Showing Collections: 1 - 6 of 6
The Atlanta Labor Council was formed in 1958 by the merger of the Atlanta Federation of Trades, AFL, and the Atlanta Industrial Union Council, CIO. Its records are composed of office files, financial documents, membership records, minutes, photographs, and printed material of the Atlanta Labor Council and affiliated organizations, 1915-1969 (bulk 1956-1969).
The Atlanta Labor Temple Association was founded in 1910 by a group of unions and individuals to provide office and meeting space for Atlanta's labor community. Records include extensive minutes (1910-1963), statements and other financial records, material (1916) from a cornerstone of the Labor Temple, and a historical collection (1896-1947).
The Columbus, Georgia, Labor Temple sereved as the headquarters for organized labor in Columbus Georgia during the 20th century. The Columbus Labor Temple (Columbus, Ga.) records consist of membership lists, correspondence, photographs, minutes, awards, agreements, apprenticeship materials, financial records, bylaws, real estate records, and jurisdictional decisions.
Florida AFL-CIO was formed in 1958 with the merging of the Florida American Federation of Labor and the Florida Congress of Industrial Organizations.
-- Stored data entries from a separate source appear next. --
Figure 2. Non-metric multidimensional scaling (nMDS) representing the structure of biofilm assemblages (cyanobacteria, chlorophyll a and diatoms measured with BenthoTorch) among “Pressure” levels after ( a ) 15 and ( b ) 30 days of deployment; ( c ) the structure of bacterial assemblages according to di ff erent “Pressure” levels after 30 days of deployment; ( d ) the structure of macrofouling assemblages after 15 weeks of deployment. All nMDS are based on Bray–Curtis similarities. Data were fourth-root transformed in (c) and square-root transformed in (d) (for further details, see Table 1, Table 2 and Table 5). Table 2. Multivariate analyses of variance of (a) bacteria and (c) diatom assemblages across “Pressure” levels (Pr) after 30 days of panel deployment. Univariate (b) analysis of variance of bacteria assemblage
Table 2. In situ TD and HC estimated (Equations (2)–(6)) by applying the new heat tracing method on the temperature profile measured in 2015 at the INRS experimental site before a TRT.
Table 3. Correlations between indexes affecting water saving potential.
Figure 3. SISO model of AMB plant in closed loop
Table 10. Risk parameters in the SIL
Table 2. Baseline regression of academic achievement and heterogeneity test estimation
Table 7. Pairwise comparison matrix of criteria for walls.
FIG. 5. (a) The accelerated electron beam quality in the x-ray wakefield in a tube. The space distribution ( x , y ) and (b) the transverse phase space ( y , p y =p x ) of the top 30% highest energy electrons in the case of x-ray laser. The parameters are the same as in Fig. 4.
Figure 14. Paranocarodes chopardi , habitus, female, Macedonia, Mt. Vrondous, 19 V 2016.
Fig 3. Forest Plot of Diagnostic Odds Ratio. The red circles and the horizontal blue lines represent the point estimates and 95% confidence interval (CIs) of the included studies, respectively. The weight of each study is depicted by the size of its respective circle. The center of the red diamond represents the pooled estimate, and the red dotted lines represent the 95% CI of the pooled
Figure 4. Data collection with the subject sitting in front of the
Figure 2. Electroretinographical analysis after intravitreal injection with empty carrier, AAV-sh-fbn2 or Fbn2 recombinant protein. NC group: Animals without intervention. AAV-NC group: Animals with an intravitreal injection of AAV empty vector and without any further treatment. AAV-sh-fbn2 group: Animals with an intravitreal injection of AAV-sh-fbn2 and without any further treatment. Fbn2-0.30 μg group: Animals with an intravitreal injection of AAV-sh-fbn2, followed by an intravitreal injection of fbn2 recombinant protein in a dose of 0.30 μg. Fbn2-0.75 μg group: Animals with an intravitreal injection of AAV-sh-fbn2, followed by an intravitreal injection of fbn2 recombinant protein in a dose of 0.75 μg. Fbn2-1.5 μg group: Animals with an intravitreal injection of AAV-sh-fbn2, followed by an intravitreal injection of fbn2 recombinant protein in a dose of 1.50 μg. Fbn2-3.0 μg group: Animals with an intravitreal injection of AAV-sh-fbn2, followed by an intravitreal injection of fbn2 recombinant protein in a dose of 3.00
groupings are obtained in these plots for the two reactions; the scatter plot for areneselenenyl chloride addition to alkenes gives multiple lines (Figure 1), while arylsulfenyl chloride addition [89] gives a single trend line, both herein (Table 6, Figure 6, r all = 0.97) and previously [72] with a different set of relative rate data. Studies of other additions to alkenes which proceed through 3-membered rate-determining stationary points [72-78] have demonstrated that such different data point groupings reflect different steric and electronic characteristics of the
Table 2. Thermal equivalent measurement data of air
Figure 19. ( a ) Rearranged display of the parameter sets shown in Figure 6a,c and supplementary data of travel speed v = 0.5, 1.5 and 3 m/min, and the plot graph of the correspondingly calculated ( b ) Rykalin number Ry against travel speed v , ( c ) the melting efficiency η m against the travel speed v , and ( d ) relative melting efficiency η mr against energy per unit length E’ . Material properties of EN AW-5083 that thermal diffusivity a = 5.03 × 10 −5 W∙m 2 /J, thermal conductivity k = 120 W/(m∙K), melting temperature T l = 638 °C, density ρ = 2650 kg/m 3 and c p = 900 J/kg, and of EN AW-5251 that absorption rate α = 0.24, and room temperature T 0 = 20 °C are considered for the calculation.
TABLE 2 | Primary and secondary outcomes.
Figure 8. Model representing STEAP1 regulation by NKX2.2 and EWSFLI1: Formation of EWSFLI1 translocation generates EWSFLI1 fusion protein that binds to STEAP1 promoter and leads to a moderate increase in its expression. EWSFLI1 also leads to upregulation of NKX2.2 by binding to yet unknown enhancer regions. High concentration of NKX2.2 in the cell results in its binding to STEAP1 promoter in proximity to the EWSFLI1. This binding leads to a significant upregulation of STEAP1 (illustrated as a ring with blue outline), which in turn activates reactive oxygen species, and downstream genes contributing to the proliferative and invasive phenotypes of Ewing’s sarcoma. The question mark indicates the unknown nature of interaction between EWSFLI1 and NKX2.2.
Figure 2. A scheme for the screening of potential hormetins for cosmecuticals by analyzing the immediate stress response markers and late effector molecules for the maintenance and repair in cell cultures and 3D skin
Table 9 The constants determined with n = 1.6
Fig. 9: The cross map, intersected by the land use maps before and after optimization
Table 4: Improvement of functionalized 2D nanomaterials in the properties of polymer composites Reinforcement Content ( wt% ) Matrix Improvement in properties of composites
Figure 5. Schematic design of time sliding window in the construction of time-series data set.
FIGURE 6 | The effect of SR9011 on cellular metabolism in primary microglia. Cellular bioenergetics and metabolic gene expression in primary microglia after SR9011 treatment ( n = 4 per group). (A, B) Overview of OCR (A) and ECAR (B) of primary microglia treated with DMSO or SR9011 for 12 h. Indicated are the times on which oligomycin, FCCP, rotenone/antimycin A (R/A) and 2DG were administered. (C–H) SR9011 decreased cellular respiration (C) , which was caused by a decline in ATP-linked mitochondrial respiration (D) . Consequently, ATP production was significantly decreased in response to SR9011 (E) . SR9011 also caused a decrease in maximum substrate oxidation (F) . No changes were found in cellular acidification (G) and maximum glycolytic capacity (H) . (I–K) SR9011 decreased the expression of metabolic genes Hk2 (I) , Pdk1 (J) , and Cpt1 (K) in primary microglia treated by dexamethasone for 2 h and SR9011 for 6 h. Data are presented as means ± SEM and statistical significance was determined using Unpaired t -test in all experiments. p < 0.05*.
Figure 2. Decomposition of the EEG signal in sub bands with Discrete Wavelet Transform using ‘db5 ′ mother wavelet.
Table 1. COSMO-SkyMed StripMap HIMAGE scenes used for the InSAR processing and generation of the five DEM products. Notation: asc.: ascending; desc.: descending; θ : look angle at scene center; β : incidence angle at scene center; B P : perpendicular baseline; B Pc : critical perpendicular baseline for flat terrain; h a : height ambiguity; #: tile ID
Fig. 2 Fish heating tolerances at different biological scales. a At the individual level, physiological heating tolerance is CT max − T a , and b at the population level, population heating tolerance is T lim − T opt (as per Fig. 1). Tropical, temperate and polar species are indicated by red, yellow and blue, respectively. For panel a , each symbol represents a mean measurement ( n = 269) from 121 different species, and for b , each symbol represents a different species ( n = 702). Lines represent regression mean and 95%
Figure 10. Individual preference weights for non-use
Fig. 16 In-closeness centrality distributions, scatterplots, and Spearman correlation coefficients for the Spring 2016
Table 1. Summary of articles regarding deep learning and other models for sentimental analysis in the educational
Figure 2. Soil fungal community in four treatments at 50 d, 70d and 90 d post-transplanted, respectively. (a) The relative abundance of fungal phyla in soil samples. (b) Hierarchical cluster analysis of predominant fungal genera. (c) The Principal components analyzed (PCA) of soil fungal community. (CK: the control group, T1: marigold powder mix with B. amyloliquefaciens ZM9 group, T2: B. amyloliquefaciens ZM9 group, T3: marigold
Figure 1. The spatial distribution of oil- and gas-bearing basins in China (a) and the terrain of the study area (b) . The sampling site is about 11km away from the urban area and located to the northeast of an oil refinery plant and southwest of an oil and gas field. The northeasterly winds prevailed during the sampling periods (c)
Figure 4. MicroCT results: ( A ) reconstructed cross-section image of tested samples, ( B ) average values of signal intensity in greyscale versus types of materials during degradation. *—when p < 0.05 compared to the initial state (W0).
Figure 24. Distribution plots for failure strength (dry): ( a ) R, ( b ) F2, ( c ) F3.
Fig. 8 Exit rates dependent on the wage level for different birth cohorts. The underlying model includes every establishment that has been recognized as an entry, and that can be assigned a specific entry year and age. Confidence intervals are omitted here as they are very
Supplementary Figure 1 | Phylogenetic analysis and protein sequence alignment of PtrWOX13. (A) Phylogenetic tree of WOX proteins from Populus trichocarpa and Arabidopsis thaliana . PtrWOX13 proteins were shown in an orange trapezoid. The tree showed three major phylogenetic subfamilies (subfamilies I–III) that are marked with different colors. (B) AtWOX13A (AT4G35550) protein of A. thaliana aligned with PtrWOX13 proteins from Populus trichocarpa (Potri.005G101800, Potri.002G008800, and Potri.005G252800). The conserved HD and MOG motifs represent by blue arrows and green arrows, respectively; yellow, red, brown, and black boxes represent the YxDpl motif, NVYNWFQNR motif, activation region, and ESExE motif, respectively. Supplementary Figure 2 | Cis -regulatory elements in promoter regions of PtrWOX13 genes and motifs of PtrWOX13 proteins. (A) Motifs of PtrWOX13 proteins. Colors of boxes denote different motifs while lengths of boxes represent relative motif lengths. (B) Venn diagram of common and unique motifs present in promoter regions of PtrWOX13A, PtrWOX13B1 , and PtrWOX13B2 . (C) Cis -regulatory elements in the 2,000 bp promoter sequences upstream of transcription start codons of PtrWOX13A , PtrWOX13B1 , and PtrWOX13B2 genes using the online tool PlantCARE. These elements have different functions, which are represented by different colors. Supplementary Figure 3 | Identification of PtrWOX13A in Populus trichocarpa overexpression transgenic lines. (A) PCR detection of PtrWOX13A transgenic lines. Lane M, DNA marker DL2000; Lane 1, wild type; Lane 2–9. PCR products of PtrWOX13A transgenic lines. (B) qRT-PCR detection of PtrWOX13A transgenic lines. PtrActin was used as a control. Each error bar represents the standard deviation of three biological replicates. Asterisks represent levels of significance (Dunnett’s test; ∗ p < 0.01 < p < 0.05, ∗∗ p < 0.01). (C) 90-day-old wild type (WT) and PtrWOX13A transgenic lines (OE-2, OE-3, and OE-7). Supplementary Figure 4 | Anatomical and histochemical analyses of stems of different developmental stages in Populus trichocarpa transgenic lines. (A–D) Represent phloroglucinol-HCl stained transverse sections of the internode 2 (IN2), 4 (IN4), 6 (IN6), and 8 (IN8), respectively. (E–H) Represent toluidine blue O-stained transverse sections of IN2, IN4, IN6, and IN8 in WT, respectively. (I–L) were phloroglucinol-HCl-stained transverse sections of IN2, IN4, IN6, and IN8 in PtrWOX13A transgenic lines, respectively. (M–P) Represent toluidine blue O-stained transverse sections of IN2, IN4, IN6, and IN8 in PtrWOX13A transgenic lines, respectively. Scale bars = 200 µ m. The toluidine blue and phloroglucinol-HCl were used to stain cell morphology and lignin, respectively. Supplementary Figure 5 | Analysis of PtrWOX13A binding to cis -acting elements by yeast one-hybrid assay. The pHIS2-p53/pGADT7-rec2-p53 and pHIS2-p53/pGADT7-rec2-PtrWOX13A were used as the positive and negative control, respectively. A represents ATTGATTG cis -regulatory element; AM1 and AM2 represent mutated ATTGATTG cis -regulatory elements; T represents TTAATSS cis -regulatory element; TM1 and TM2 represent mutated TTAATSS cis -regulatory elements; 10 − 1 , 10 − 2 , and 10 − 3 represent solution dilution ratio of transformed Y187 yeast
The collection, 1965-1968, consists of correspondence, minutes, financial documents and printed materials. Correspondence illustrates such primary concerns as labor's role in education; state and national legislation; opposition to the Taft-Hartley Act and the Landrum-Griffin Bill, and its support of Congressman Claude Pepper.
The Georgia State AFL-CIO was created in 1957 by the merger of the Georgia State Industrial Union Council (CIO) and the Georgia Federation of Labor (AFL). The bulk of the records of the Georgia State AFL-CIO, 1957-1972, consist of minutes, correspondence, and financial records. Financial and other records document the Georgia State Industrial Union Council and Georgia Federation of Labor, 1916-1957.
Records concern both Savannah's AFL Council in its opposition to local organizing activity of the CIO, and the subsequent AFL-CIO Council's concern for promoting labor's goals in the city.